PROBLEM TO WORK ON:
Every line of the data below is to be given again as it appears, with the images removed.

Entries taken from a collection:
■ ■ ■ ■ ■ ■ ■
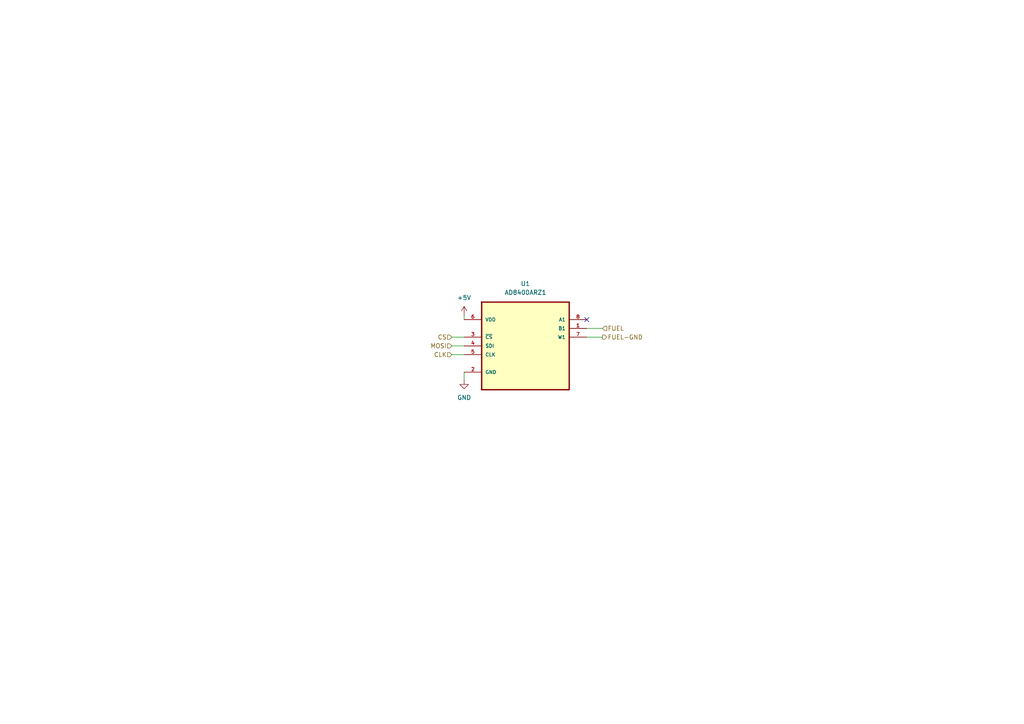
<source format=kicad_sch>
(kicad_sch (version 20211123) (generator eeschema)

  (uuid 17810071-158f-4b9d-97ff-4db3b7972a8c)

  (paper "A4")

  


  (no_connect (at 170.18 92.71) (uuid 64ee8a20-38f0-49fb-9b69-c939fd6c708c))

  (wire (pts (xy 131.064 102.87) (xy 134.62 102.87))
    (stroke (width 0) (type default) (color 0 0 0 0))
    (uuid 3c265540-d7f5-4924-857b-fa751db80954)
  )
  (wire (pts (xy 134.62 107.95) (xy 134.62 110.236))
    (stroke (width 0) (type default) (color 0 0 0 0))
    (uuid 4a72b3cc-2871-4997-bb02-c56e60612eeb)
  )
  (wire (pts (xy 131.064 100.33) (xy 134.62 100.33))
    (stroke (width 0) (type default) (color 0 0 0 0))
    (uuid 6bf01b99-f6b3-4f01-9bd3-a414d0b66f10)
  )
  (wire (pts (xy 131.064 97.79) (xy 134.62 97.79))
    (stroke (width 0) (type default) (color 0 0 0 0))
    (uuid c6430221-0d03-482f-97ab-a69e7077053d)
  )
  (wire (pts (xy 170.18 95.25) (xy 174.752 95.25))
    (stroke (width 0) (type default) (color 0 0 0 0))
    (uuid f4067cb0-3f25-4038-8caa-41d389eedbf4)
  )
  (wire (pts (xy 170.18 97.79) (xy 174.752 97.79))
    (stroke (width 0) (type default) (color 0 0 0 0))
    (uuid fa3950b3-a3e3-443b-9406-b1f1977ce234)
  )
  (wire (pts (xy 134.62 91.44) (xy 134.62 92.71))
    (stroke (width 0) (type default) (color 0 0 0 0))
    (uuid ff41fd01-eb91-4ca0-98a7-14d1d5f500f2)
  )

  (hierarchical_label "FUEL" (shape input) (at 174.752 95.25 0)
    (effects (font (size 1.27 1.27)) (justify left))
    (uuid 207baa6a-5a34-42e9-adb6-702105403659)
  )
  (hierarchical_label "CS" (shape input) (at 131.064 97.79 180)
    (effects (font (size 1.27 1.27)) (justify right))
    (uuid 30f14f95-aa30-41dd-bc50-55191328edb2)
  )
  (hierarchical_label "CLK" (shape input) (at 131.064 102.87 180)
    (effects (font (size 1.27 1.27)) (justify right))
    (uuid 7d57f5b4-442f-40f7-ae85-10286aac333c)
  )
  (hierarchical_label "MOSI" (shape input) (at 131.064 100.33 180)
    (effects (font (size 1.27 1.27)) (justify right))
    (uuid 970a4a57-c333-464b-a8d8-b129f5b91989)
  )
  (hierarchical_label "FUEL-GND" (shape output) (at 174.752 97.79 0)
    (effects (font (size 1.27 1.27)) (justify left))
    (uuid ce3ec8ad-aa6b-450c-8d87-6310a2d57f02)
  )

  (symbol (lib_id "power:+5V") (at 134.62 91.44 0) (unit 1)
    (in_bom yes) (on_board yes) (fields_autoplaced)
    (uuid 1a9b5095-50ed-459d-8e0b-53dfff0e46a5)
    (property "Reference" "#PWR0113" (id 0) (at 134.62 95.25 0)
      (effects (font (size 1.27 1.27)) hide)
    )
    (property "Value" "+5V" (id 1) (at 134.62 86.36 0))
    (property "Footprint" "" (id 2) (at 134.62 91.44 0)
      (effects (font (size 1.27 1.27)) hide)
    )
    (property "Datasheet" "" (id 3) (at 134.62 91.44 0)
      (effects (font (size 1.27 1.27)) hide)
    )
    (pin "1" (uuid 577598a3-99ca-48ac-bb8a-e085064c04dd))
  )

  (symbol (lib_id "AD8400ARZ1:AD8400ARZ1") (at 152.4 97.79 0) (unit 1)
    (in_bom yes) (on_board yes) (fields_autoplaced)
    (uuid 2642344e-f978-4c06-81ca-ce62bc236e3f)
    (property "Reference" "U1" (id 0) (at 152.4 82.296 0))
    (property "Value" "AD8400ARZ1" (id 1) (at 152.4 84.836 0))
    (property "Footprint" "Package_SO:SOIC-8-1EP_3.9x4.9mm_P1.27mm_EP2.29x3mm" (id 2) (at 152.4 97.79 0)
      (effects (font (size 1.27 1.27)) (justify left bottom) hide)
    )
    (property "Datasheet" "" (id 3) (at 152.4 97.79 0)
      (effects (font (size 1.27 1.27)) (justify left bottom) hide)
    )
    (property "OC_FARNELL" "1661082" (id 4) (at 152.4 97.79 0)
      (effects (font (size 1.27 1.27)) (justify left bottom) hide)
    )
    (property "MPN" "AD8400ARZ1" (id 5) (at 152.4 97.79 0)
      (effects (font (size 1.27 1.27)) (justify left bottom) hide)
    )
    (property "PACKAGE" "SOIC-8" (id 6) (at 152.4 97.79 0)
      (effects (font (size 1.27 1.27)) (justify left bottom) hide)
    )
    (property "OC_NEWARK" "19M8905" (id 7) (at 152.4 97.79 0)
      (effects (font (size 1.27 1.27)) (justify left bottom) hide)
    )
    (property "SUPPLIER" "ANALOG DEVICES" (id 8) (at 152.4 97.79 0)
      (effects (font (size 1.27 1.27)) (justify left bottom) hide)
    )
    (pin "1" (uuid 24adc18f-e309-4a93-a417-874590bae854))
    (pin "2" (uuid 4037486e-9df1-42c0-a4f5-048126aab7d4))
    (pin "3" (uuid 63c109b9-eb76-4ca5-86be-eea12368bada))
    (pin "4" (uuid 1d2e2b3b-cc48-4c58-b993-1a14750a818e))
    (pin "5" (uuid 65e94933-a66e-4a69-a1b8-08ce64684d58))
    (pin "6" (uuid 7575b456-7226-4da8-9759-853538d7d7a8))
    (pin "7" (uuid 53fd27e4-a149-4b0f-bf5e-a9d33ac949a7))
    (pin "8" (uuid 9bfe65e5-7604-442b-8dfb-1c8ce9276913))
  )

  (symbol (lib_id "power:GND") (at 134.62 110.236 0) (unit 1)
    (in_bom yes) (on_board yes) (fields_autoplaced)
    (uuid 2752b30a-a39d-475a-a21c-65b97c0bf8e7)
    (property "Reference" "#PWR0114" (id 0) (at 134.62 116.586 0)
      (effects (font (size 1.27 1.27)) hide)
    )
    (property "Value" "GND" (id 1) (at 134.62 115.316 0))
    (property "Footprint" "" (id 2) (at 134.62 110.236 0)
      (effects (font (size 1.27 1.27)) hide)
    )
    (property "Datasheet" "" (id 3) (at 134.62 110.236 0)
      (effects (font (size 1.27 1.27)) hide)
    )
    (pin "1" (uuid 65c0f4e8-ca34-462b-9613-9ed85eedb466))
  )
)

</source>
■ ■ ■ ■ ■ ■ ■
RESULT OF THIS TASK:
<source format=kicad_sch>
(kicad_sch (version 20211123) (generator eeschema)

  (uuid 17810071-158f-4b9d-97ff-4db3b7972a8c)

  (paper "A4")

  


  (no_connect (at 170.18 92.71) (uuid 64ee8a20-38f0-49fb-9b69-c939fd6c708c))

  (wire (pts (xy 131.064 102.87) (xy 134.62 102.87))
    (stroke (width 0) (type default) (color 0 0 0 0))
    (uuid 3c265540-d7f5-4924-857b-fa751db80954)
  )
  (wire (pts (xy 134.62 107.95) (xy 134.62 110.236))
    (stroke (width 0) (type default) (color 0 0 0 0))
    (uuid 4a72b3cc-2871-4997-bb02-c56e60612eeb)
  )
  (wire (pts (xy 131.064 100.33) (xy 134.62 100.33))
    (stroke (width 0) (type default) (color 0 0 0 0))
    (uuid 6bf01b99-f6b3-4f01-9bd3-a414d0b66f10)
  )
  (wire (pts (xy 131.064 97.79) (xy 134.62 97.79))
    (stroke (width 0) (type default) (color 0 0 0 0))
    (uuid c6430221-0d03-482f-97ab-a69e7077053d)
  )
  (wire (pts (xy 170.18 95.25) (xy 174.752 95.25))
    (stroke (width 0) (type default) (color 0 0 0 0))
    (uuid f4067cb0-3f25-4038-8caa-41d389eedbf4)
  )
  (wire (pts (xy 170.18 97.79) (xy 174.752 97.79))
    (stroke (width 0) (type default) (color 0 0 0 0))
    (uuid fa3950b3-a3e3-443b-9406-b1f1977ce234)
  )
  (wire (pts (xy 134.62 91.44) (xy 134.62 92.71))
    (stroke (width 0) (type default) (color 0 0 0 0))
    (uuid ff41fd01-eb91-4ca0-98a7-14d1d5f500f2)
  )

  (hierarchical_label "FUEL" (shape input) (at 174.752 95.25 0)
    (effects (font (size 1.27 1.27)) (justify left))
    (uuid 207baa6a-5a34-42e9-adb6-702105403659)
  )
  (hierarchical_label "CS" (shape input) (at 131.064 97.79 180)
    (effects (font (size 1.27 1.27)) (justify right))
    (uuid 30f14f95-aa30-41dd-bc50-55191328edb2)
  )
  (hierarchical_label "CLK" (shape input) (at 131.064 102.87 180)
    (effects (font (size 1.27 1.27)) (justify right))
    (uuid 7d57f5b4-442f-40f7-ae85-10286aac333c)
  )
  (hierarchical_label "MOSI" (shape input) (at 131.064 100.33 180)
    (effects (font (size 1.27 1.27)) (justify right))
    (uuid 970a4a57-c333-464b-a8d8-b129f5b91989)
  )
  (hierarchical_label "FUEL-GND" (shape output) (at 174.752 97.79 0)
    (effects (font (size 1.27 1.27)) (justify left))
    (uuid ce3ec8ad-aa6b-450c-8d87-6310a2d57f02)
  )

  (symbol (lib_id "power:+5V") (at 134.62 91.44 0) (unit 1)
    (in_bom yes) (on_board yes) (fields_autoplaced)
    (uuid 1a9b5095-50ed-459d-8e0b-53dfff0e46a5)
    (property "Reference" "#PWR0113" (id 0) (at 134.62 95.25 0)
      (effects (font (size 1.27 1.27)) hide)
    )
    (property "Value" "+5V" (id 1) (at 134.62 86.36 0))
    (property "Footprint" "" (id 2) (at 134.62 91.44 0)
      (effects (font (size 1.27 1.27)) hide)
    )
    (property "Datasheet" "" (id 3) (at 134.62 91.44 0)
      (effects (font (size 1.27 1.27)) hide)
    )
    (pin "1" (uuid 577598a3-99ca-48ac-bb8a-e085064c04dd))
  )

  (symbol (lib_id "AD8400ARZ1:AD8400ARZ1") (at 152.4 97.79 0) (unit 1)
    (in_bom yes) (on_board yes) (fields_autoplaced)
    (uuid 2642344e-f978-4c06-81ca-ce62bc236e3f)
    (property "Reference" "U1" (id 0) (at 152.4 82.296 0))
    (property "Value" "AD8400ARZ1" (id 1) (at 152.4 84.836 0))
    (property "Footprint" "Package_SO:SOIC-8-1EP_3.9x4.9mm_P1.27mm_EP2.29x3mm" (id 2) (at 152.4 97.79 0)
      (effects (font (size 1.27 1.27)) (justify left bottom) hide)
    )
    (property "Datasheet" "" (id 3) (at 152.4 97.79 0)
      (effects (font (size 1.27 1.27)) (justify left bottom) hide)
    )
    (property "OC_FARNELL" "1661082" (id 4) (at 152.4 97.79 0)
      (effects (font (size 1.27 1.27)) (justify left bottom) hide)
    )
    (property "MPN" "AD8400ARZ1" (id 5) (at 152.4 97.79 0)
      (effects (font (size 1.27 1.27)) (justify left bottom) hide)
    )
    (property "PACKAGE" "SOIC-8" (id 6) (at 152.4 97.79 0)
      (effects (font (size 1.27 1.27)) (justify left bottom) hide)
    )
    (property "OC_NEWARK" "19M8905" (id 7) (at 152.4 97.79 0)
      (effects (font (size 1.27 1.27)) (justify left bottom) hide)
    )
    (property "SUPPLIER" "ANALOG DEVICES" (id 8) (at 152.4 97.79 0)
      (effects (font (size 1.27 1.27)) (justify left bottom) hide)
    )
    (pin "1" (uuid 24adc18f-e309-4a93-a417-874590bae854))
    (pin "2" (uuid 4037486e-9df1-42c0-a4f5-048126aab7d4))
    (pin "3" (uuid 63c109b9-eb76-4ca5-86be-eea12368bada))
    (pin "4" (uuid 1d2e2b3b-cc48-4c58-b993-1a14750a818e))
    (pin "5" (uuid 65e94933-a66e-4a69-a1b8-08ce64684d58))
    (pin "6" (uuid 7575b456-7226-4da8-9759-853538d7d7a8))
    (pin "7" (uuid 53fd27e4-a149-4b0f-bf5e-a9d33ac949a7))
    (pin "8" (uuid 9bfe65e5-7604-442b-8dfb-1c8ce9276913))
  )

  (symbol (lib_id "power:GND") (at 134.62 110.236 0) (unit 1)
    (in_bom yes) (on_board yes) (fields_autoplaced)
    (uuid 2752b30a-a39d-475a-a21c-65b97c0bf8e7)
    (property "Reference" "#PWR0114" (id 0) (at 134.62 116.586 0)
      (effects (font (size 1.27 1.27)) hide)
    )
    (property "Value" "GND" (id 1) (at 134.62 115.316 0))
    (property "Footprint" "" (id 2) (at 134.62 110.236 0)
      (effects (font (size 1.27 1.27)) hide)
    )
    (property "Datasheet" "" (id 3) (at 134.62 110.236 0)
      (effects (font (size 1.27 1.27)) hide)
    )
    (pin "1" (uuid 65c0f4e8-ca34-462b-9613-9ed85eedb466))
  )
)

</source>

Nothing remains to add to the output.